Cunningham looked at her and snorted. "You think you'd be able to fight the strings? You think you'd even feel them? I could apply a transcranial magnet to your head right now and you'd raise your middle finger or wiggle your toes or kick Siri here in the sack and then swear on your sainted mother's grave that you only did it because you wanted to. You'd dance like a puppet and all the time swear you were doing it of your own free will, and that's just me, that's just some borderline OCD with a couple of magnets and an MRI helmet." He waved at the vast unknowable void beyond the bulkhead. Shreds of mangled cigarette floated sideways in front of him. "Do you want to guess what that can do? For all we know we've already given them Theseus technical specs, warned them about the Icarus array, and then just decided of our own free will to forget it all."

"We can cause those effects," Sarasti said coolly. "As you say. Strokes cause them. Tumors. Random accidents."

"Random? Those were experiments, people! That was vivisection! They let you in so they could take you apart and see what made you tick and you never even knew it."

"So what?" the vampire snapped invisibly. Something cold and hungry had edged into his voice. Human topologies shivered around the table, skittish.
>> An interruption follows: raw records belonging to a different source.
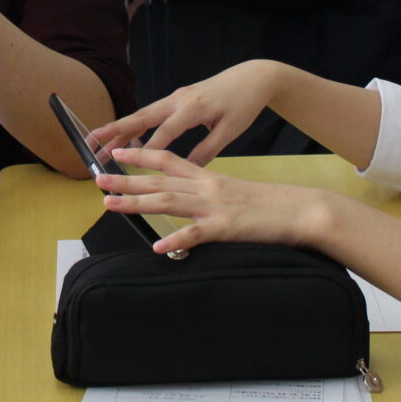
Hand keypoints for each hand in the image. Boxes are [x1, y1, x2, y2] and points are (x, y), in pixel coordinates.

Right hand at [88, 59, 279, 163]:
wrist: (251, 77)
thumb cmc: (243, 103)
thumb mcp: (230, 130)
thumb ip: (207, 150)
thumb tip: (187, 170)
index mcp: (193, 108)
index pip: (164, 131)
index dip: (146, 149)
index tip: (128, 166)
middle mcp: (178, 100)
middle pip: (140, 118)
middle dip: (113, 132)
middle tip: (91, 147)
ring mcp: (175, 98)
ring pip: (141, 115)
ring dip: (118, 130)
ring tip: (98, 146)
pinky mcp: (176, 99)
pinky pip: (150, 114)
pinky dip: (134, 126)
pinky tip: (124, 139)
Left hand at [96, 147, 332, 253]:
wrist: (302, 209)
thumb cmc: (270, 204)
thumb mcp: (234, 193)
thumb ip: (209, 196)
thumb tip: (188, 206)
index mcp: (208, 177)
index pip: (168, 161)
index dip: (141, 156)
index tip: (117, 154)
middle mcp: (207, 187)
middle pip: (158, 181)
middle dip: (126, 181)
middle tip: (98, 182)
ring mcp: (215, 206)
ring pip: (168, 201)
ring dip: (136, 203)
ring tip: (110, 206)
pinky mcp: (227, 227)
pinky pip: (197, 234)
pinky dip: (176, 240)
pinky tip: (157, 248)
"There's a blind spot in the center of your visual field," Sarasti pointed out. "You can't see it. You can't see the saccades in your visual timestream. Just two of the tricks you know about. Many others."

Cunningham was nodding. "That's my whole point. Rorschach could be—"

"Not talking about case studies. Brains are survival engines, not truth detectors. If self-deception promotes fitness, the brain lies. Stops noticing— irrelevant things. Truth never matters. Only fitness. By now you don't experience the world as it exists at all. You experience a simulation built from assumptions. Shortcuts. Lies. Whole species is agnosiac by default. Rorschach does nothing to you that you don't already do to yourselves."

Nobody spoke. It was several silent seconds before I realized what had happened.